Investing.com - The euro remained lower against the dollar on Monday as a shock contraction in Japanese third quarter growth weighed and Germany’s central bank warned that economic growth will remain weak in the coming months.
EUR/USD was down 0.23% to 1.2498, off the highs of 1.2576 struck overnight.
Market sentiment was hit after data showed that Japan’s economy contracted by an annualized 1.6% in the third quarter, following a 7.3% drop in the preceding quarter.
Economists had forecast growth of 2.3%.
The unexpectedly weak data added to gloom over the outlook for the global economy.
Japanese Prime Minister Shinzo Abe was expected to postpone a planned sales tax increase due to come into effect next year after a sales tax hike in April of this year acted as a drag on growth.
The prime minister was also expected to call for snap elections which could take place as soon as next month.
In the euro zone, Germany’s Bundesbank warned in its monthly report on Monday that the outlook for growth in the region’s largest economy was likely to remain weak in the next few months.
“The further deterioration in economic expectations and the stagnation of new orders point to a rather sluggish course of economic development in Germany until at least the end of 2014”, the Bundesbank said.
“No marked recovery in important euro-area partner countries has yet materialized,” it added.
The report also argued that the European Central Bank should not embark on a larger stimulus program, saying it would not be constructive.
Earlier Monday, data showed that euro zone exports jumped 9% on a year-over-year basis in September, boosting the trade surplus to €17.7 billion, from €15.4 in August.

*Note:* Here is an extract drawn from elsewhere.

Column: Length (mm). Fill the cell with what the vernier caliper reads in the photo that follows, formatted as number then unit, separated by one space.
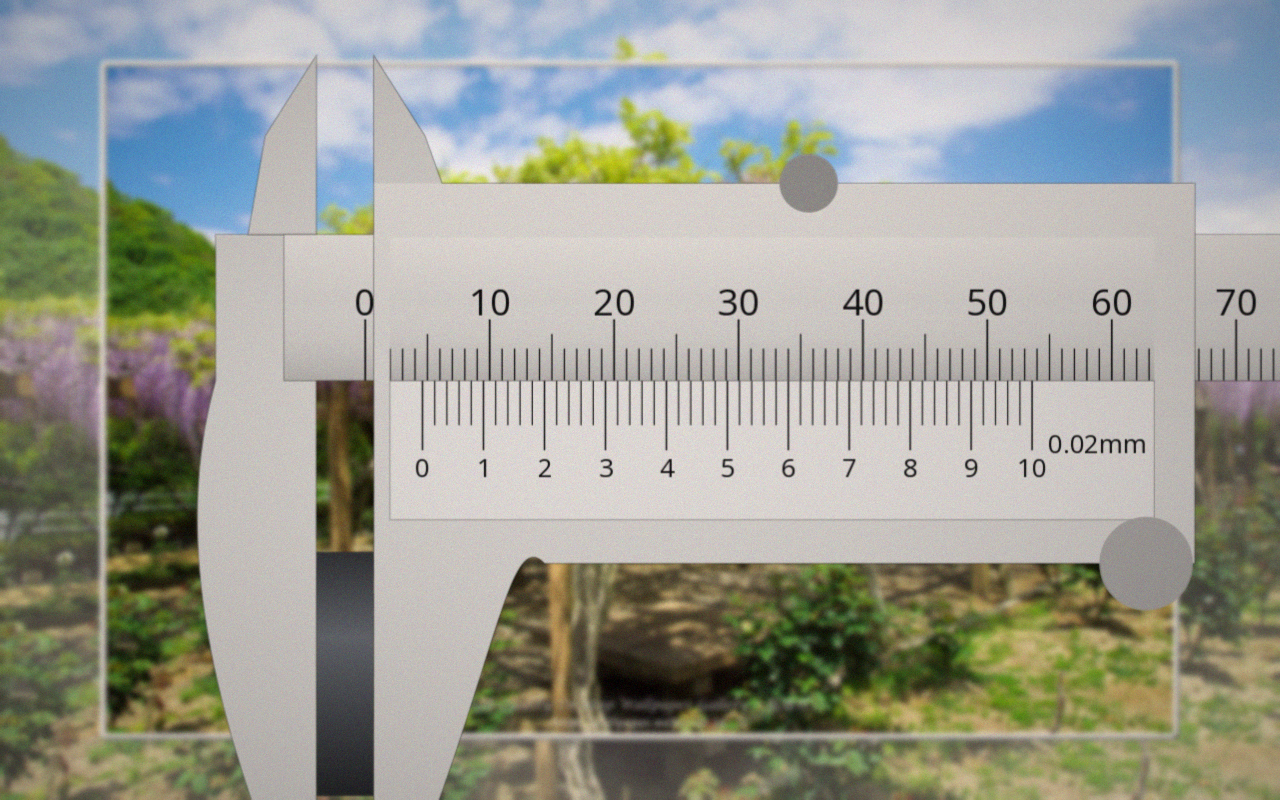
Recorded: 4.6 mm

The surge in exports boosted the outlook for third quarter growth.
The euro was lower against the yen, with EUR/JPY down 0.30% to 145.21, off the six-year highs of 146.51 struck following the release of Japan’s GDP data.
Elsewhere, the Swiss franc was close to 26-month highs against the euro on Friday, with EUR/CHF trading at 1.2011, not far from the Swiss National Bank’s exchange rate cap of 1.20 per euro.
The Swiss franc has strengthened against the euro in recent sessions ahead of a vote later this month which could force the central bank to increase its gold reserves, a move which could restrict its ability to cap the value of the franc against the euro.